Why do you divide by the smallest number of moles?

Dividing every mole value by the smallest one forces the least-abundant element to a ratio of exactly 1 and scales the others relative to it. This produces the simplest set of ratios directly. It is a normalisation step: the absolute amounts do not matter for a formula, only the proportions between the elements.

What if the ratios are not whole numbers?

Ratios near a simple fraction should be cleared by multiplying all of them by the same small integer. A ratio ending in .5 means multiply by 2; .33 or .67 means multiply by 3; .25 or .75 means multiply by 4. For example 1 : 1.5 becomes 2 : 3 after multiplying by 2. The calculator does this automatically.

Can two compounds have the same empirical formula?

Yes. Formaldehyde (CH₂O), acetic acid (C₂H₄O₂), and glucose (C₆H₁₂O₆) all share the empirical formula CH₂O because their atom ratios are identical at 1:2:1. This is exactly why the molar mass is needed to distinguish them: it fixes the multiplier n and therefore the true molecular formula.

What atomic weights does this calculator use?

It uses IUPAC 2021 standard atomic weights, such as carbon 12.011, hydrogen 1.008, and oxygen 15.999. These are the same conventional values printed on the periodic table and used in chemistry courses, so the mole calculations match textbook results to three decimal places.

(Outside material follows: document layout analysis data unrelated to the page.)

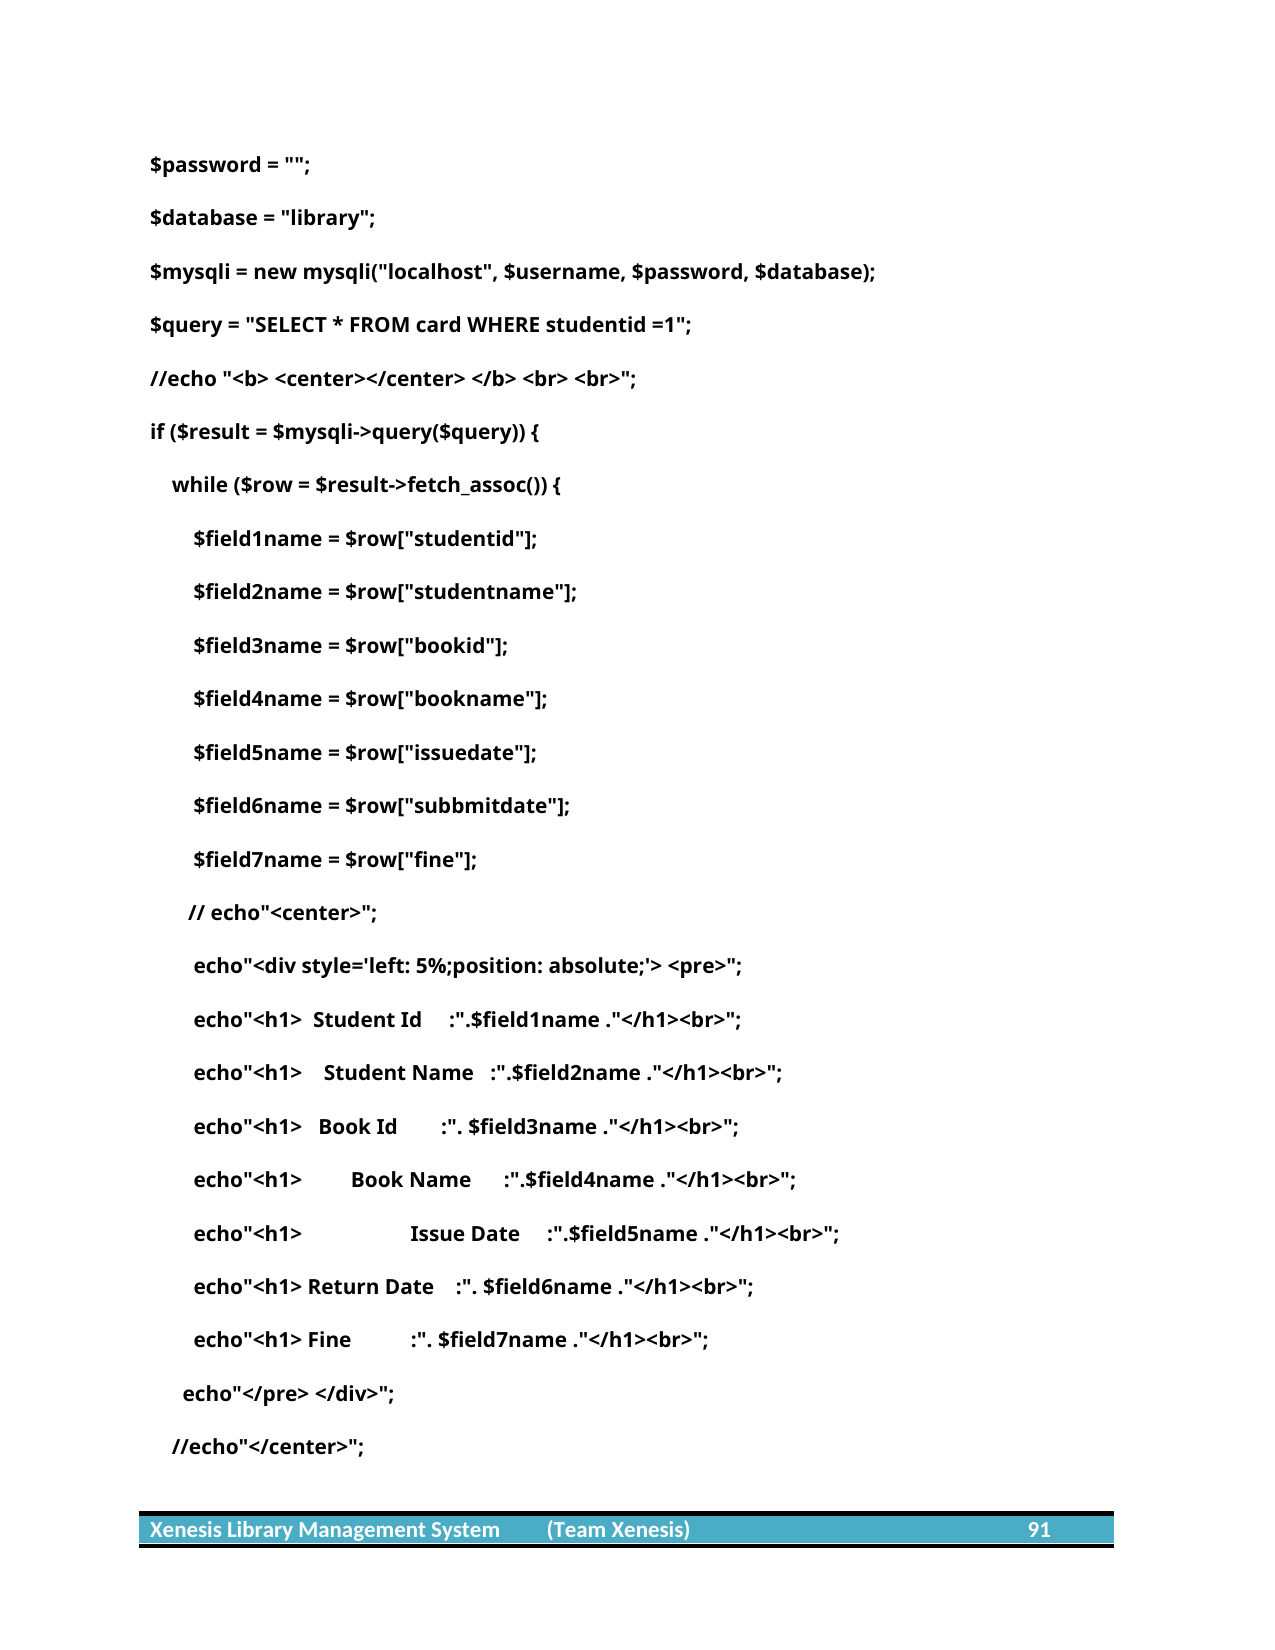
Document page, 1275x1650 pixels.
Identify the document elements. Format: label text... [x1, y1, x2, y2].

text echo"<h1> Student Name :".$field2name ."</h1><br>"; [150, 1058, 1125, 1087]
text echo"<h1> Book Id :". $field3name ."</h1><br>"; [150, 1112, 1125, 1140]
text $database = "library"; [150, 203, 1125, 232]
text echo"<h1> Issue Date :".$field5name ."</h1><br>"; [150, 1219, 1125, 1247]
text if ($result = $mysqli->query($query)) { [150, 417, 1125, 446]
text //echo "<b> <center></center> </b> <br> <br>"; [150, 364, 1125, 392]
text $mysqli = new mysqli("localhost", $username, $password, $database); [150, 257, 1125, 285]
text $field5name = $row["issuedate"]; [150, 738, 1125, 766]
text $field6name = $row["subbmitdate"]; [150, 791, 1125, 820]
text // echo"<center>"; [150, 898, 1125, 927]
text $field1name = $row["studentid"]; [150, 524, 1125, 552]
text $field2name = $row["studentname"]; [150, 577, 1125, 606]
text //echo"</center>"; [150, 1432, 1125, 1461]
text echo"<h1> Student Id :".$field1name ."</h1><br>"; [150, 1005, 1125, 1033]
text echo"</pre> </div>"; [150, 1379, 1125, 1407]
text $query = "SELECT * FROM card WHERE studentid =1"; [150, 310, 1125, 339]
text echo"<div style='left: 5%;position: absolute;'> <pre>"; [150, 952, 1125, 980]
text echo"<h1> Book Name :".$field4name ."</h1><br>"; [150, 1165, 1125, 1194]
text $field3name = $row["bookid"]; [150, 631, 1125, 659]
text echo"<h1> Return Date :". $field6name ."</h1><br>"; [150, 1272, 1125, 1301]
text while ($row = $result->fetch_assoc()) { [150, 471, 1125, 499]
text $password = ""; [150, 150, 1125, 178]
text $field7name = $row["fine"]; [150, 845, 1125, 873]
text $field4name = $row["bookname"]; [150, 684, 1125, 713]
text echo"<h1> Fine :". $field7name ."</h1><br>"; [150, 1326, 1125, 1354]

How accurate does the percent composition need to be?

Small rounding in the percentages is fine because the method looks for the nearest whole-number ratio, which is tolerant of minor error. The percentages should sum to roughly 100%. If they are far off, recheck the data. Experimental combustion analysis typically gives values accurate enough to identify the correct empirical formula.